EXERCISE DESCRIPTION:
Find the line holding "b. The Local" in the entries below. Give it again exactly, along with every line after it up to and including the line holding "P a g e 4 | 20".
::: RECORDS TO USE
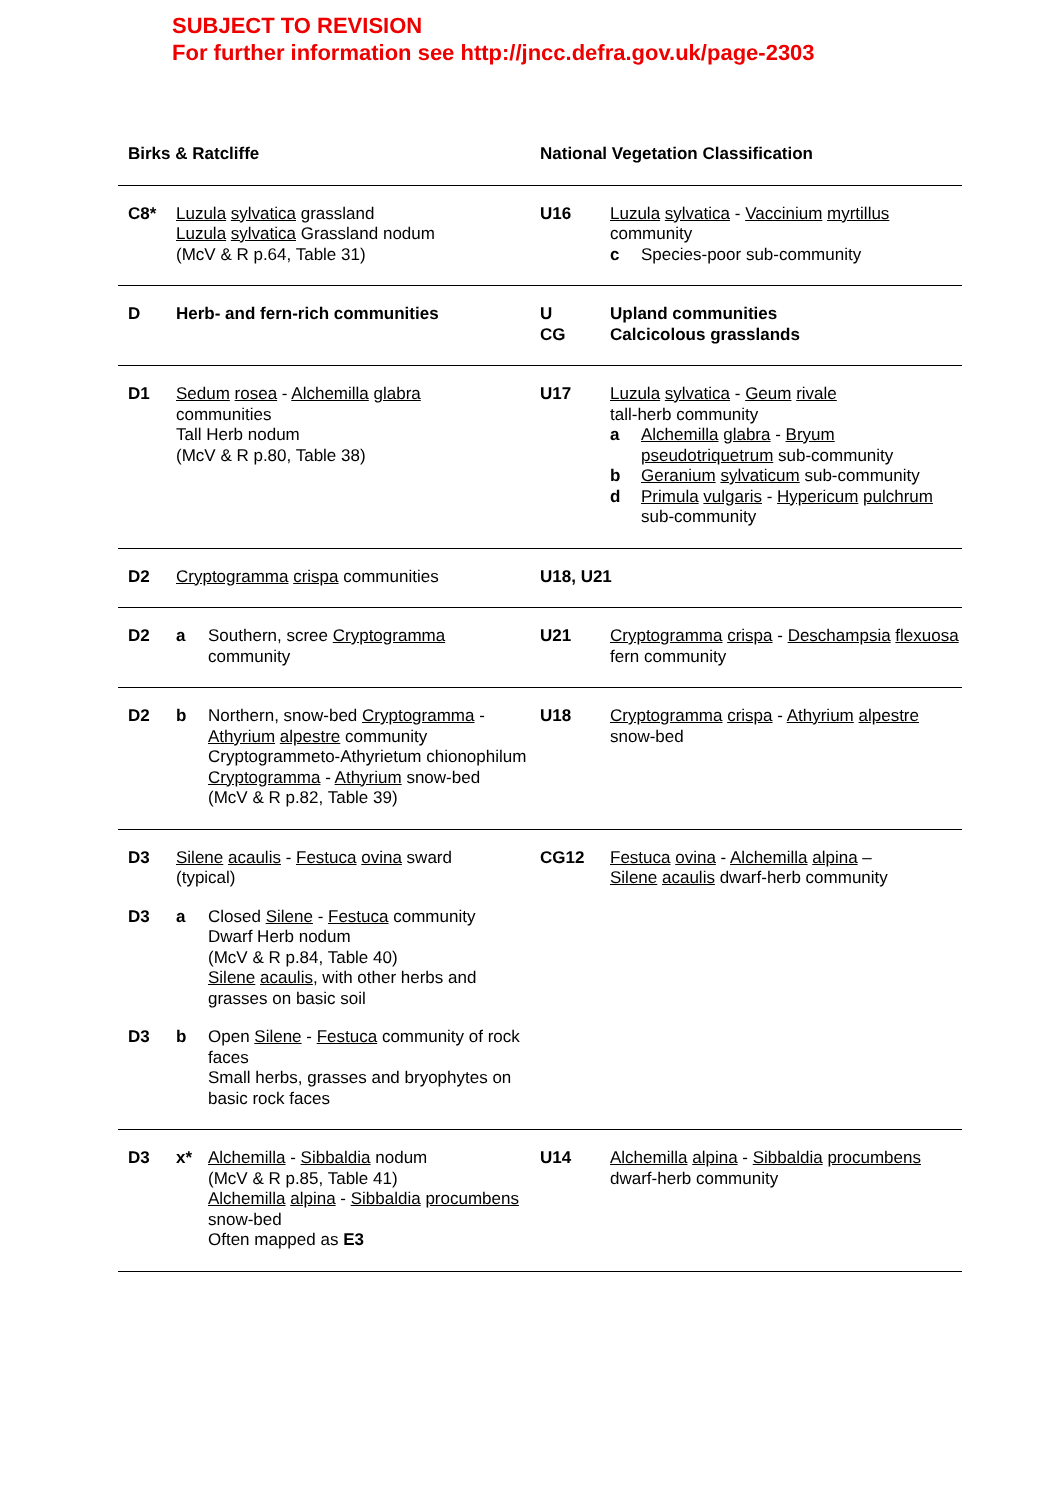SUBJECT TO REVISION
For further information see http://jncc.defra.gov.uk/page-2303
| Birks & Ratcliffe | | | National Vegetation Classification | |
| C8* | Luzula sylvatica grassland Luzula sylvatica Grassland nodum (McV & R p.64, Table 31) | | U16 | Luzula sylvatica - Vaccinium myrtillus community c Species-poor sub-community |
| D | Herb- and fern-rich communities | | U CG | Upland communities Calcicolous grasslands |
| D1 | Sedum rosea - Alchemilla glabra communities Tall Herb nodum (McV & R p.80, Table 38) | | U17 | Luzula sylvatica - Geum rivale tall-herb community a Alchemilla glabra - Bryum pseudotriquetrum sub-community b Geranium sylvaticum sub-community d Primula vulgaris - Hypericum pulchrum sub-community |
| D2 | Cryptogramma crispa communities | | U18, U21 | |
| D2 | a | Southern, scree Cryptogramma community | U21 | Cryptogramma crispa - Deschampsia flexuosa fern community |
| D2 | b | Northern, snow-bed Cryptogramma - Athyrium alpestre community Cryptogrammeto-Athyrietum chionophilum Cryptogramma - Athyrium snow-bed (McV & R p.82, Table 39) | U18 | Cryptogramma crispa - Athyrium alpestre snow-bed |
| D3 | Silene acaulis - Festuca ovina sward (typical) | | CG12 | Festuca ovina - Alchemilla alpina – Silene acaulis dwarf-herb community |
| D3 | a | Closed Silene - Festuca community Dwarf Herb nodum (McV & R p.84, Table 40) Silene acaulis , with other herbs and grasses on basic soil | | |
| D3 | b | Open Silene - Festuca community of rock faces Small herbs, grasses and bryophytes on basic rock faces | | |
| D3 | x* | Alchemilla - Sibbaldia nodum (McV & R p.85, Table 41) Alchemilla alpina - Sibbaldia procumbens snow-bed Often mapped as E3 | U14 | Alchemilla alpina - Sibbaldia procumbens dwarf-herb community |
::::::
::: RECORDS TO USE
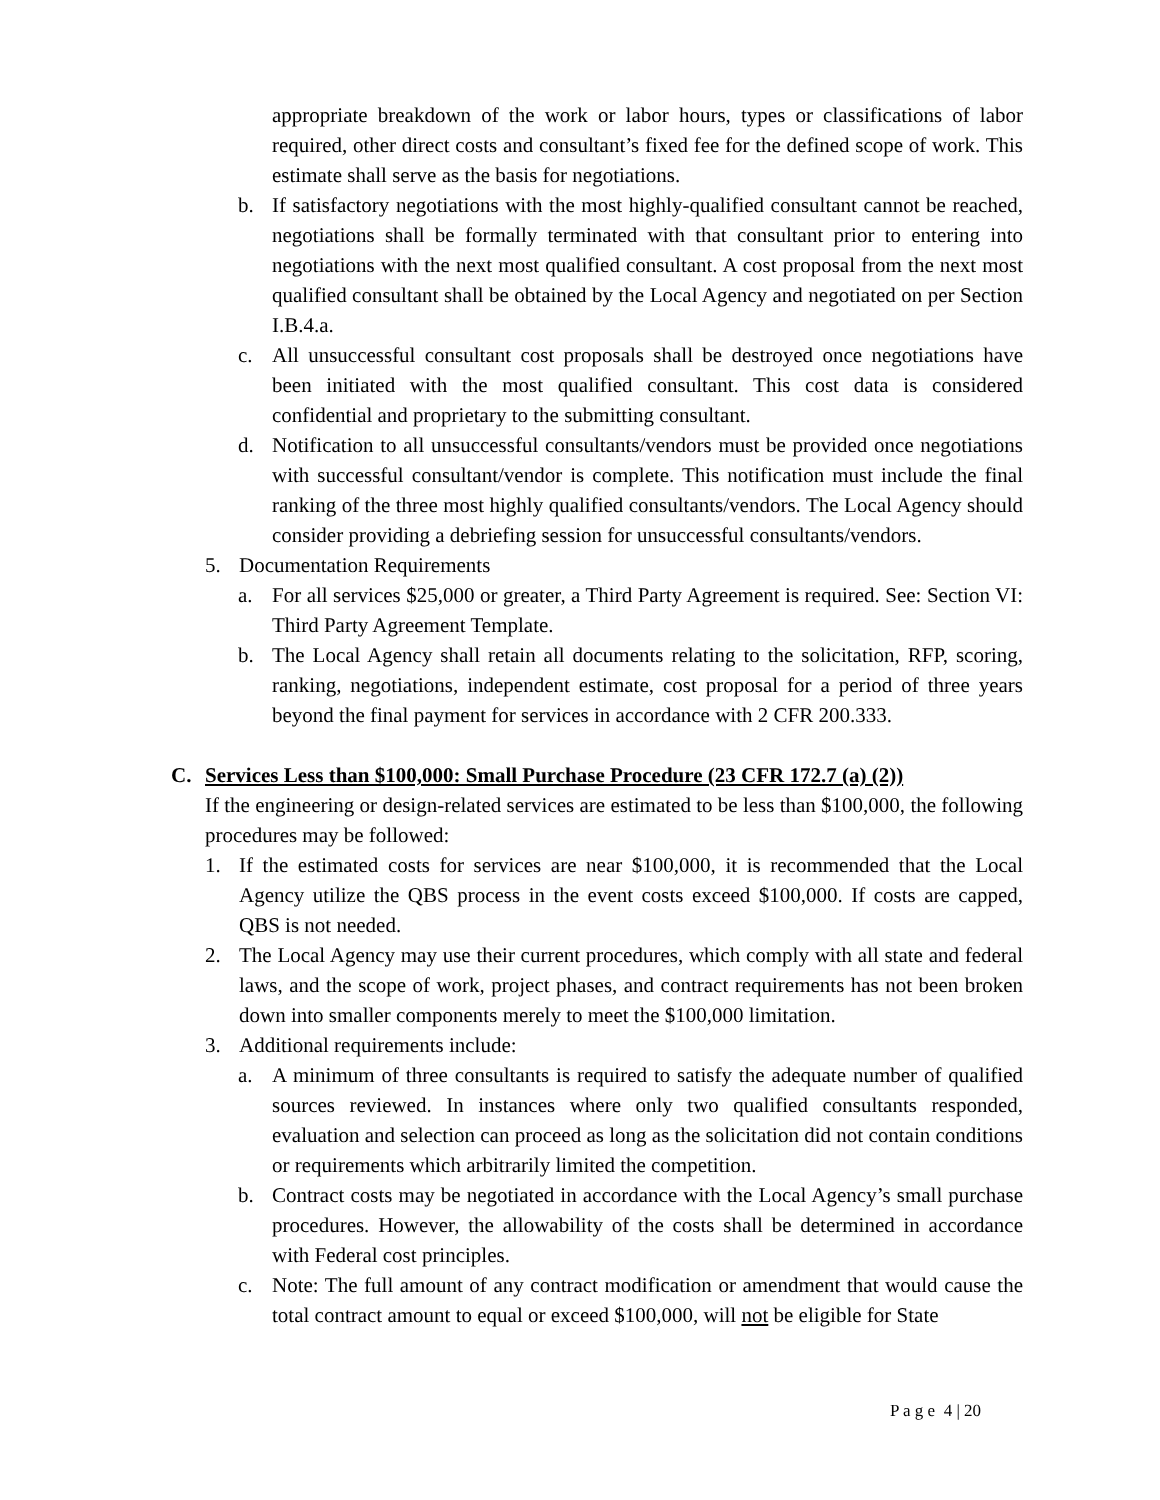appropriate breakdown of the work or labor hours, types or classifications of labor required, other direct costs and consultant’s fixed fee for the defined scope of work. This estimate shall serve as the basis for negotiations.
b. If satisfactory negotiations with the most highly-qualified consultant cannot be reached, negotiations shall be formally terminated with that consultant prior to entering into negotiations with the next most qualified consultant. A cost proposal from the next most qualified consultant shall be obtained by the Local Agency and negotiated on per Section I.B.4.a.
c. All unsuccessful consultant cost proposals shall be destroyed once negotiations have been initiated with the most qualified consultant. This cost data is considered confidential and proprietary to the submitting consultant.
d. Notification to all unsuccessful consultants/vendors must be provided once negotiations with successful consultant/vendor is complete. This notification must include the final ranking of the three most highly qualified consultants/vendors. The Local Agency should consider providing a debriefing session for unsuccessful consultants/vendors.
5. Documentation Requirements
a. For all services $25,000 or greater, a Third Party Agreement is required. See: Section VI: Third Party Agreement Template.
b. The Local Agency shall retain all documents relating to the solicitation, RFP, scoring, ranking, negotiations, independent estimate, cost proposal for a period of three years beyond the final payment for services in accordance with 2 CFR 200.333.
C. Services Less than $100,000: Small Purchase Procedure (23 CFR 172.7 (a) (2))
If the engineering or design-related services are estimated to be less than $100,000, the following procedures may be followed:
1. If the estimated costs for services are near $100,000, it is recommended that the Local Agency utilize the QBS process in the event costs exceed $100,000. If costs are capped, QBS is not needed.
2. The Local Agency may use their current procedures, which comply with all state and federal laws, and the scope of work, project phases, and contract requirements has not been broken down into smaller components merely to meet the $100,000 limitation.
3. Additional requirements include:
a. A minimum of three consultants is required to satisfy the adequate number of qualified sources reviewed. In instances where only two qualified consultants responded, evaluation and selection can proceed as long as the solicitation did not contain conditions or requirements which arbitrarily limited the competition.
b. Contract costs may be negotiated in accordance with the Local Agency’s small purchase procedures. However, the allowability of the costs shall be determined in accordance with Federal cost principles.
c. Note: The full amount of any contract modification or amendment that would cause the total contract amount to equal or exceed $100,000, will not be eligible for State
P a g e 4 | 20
::::::
ANSWER TO THE PROBLEM:
b. The Local Agency shall retain all documents relating to the solicitation, RFP, scoring, ranking, negotiations, independent estimate, cost proposal for a period of three years beyond the final payment for services in accordance with 2 CFR 200.333.
C. Services Less than $100,000: Small Purchase Procedure (23 CFR 172.7 (a) (2))
If the engineering or design-related services are estimated to be less than $100,000, the following procedures may be followed:
1. If the estimated costs for services are near $100,000, it is recommended that the Local Agency utilize the QBS process in the event costs exceed $100,000. If costs are capped, QBS is not needed.
2. The Local Agency may use their current procedures, which comply with all state and federal laws, and the scope of work, project phases, and contract requirements has not been broken down into smaller components merely to meet the $100,000 limitation.
3. Additional requirements include:
a. A minimum of three consultants is required to satisfy the adequate number of qualified sources reviewed. In instances where only two qualified consultants responded, evaluation and selection can proceed as long as the solicitation did not contain conditions or requirements which arbitrarily limited the competition.
b. Contract costs may be negotiated in accordance with the Local Agency’s small purchase procedures. However, the allowability of the costs shall be determined in accordance with Federal cost principles.
c. Note: The full amount of any contract modification or amendment that would cause the total contract amount to equal or exceed $100,000, will not be eligible for State
P a g e 4 | 20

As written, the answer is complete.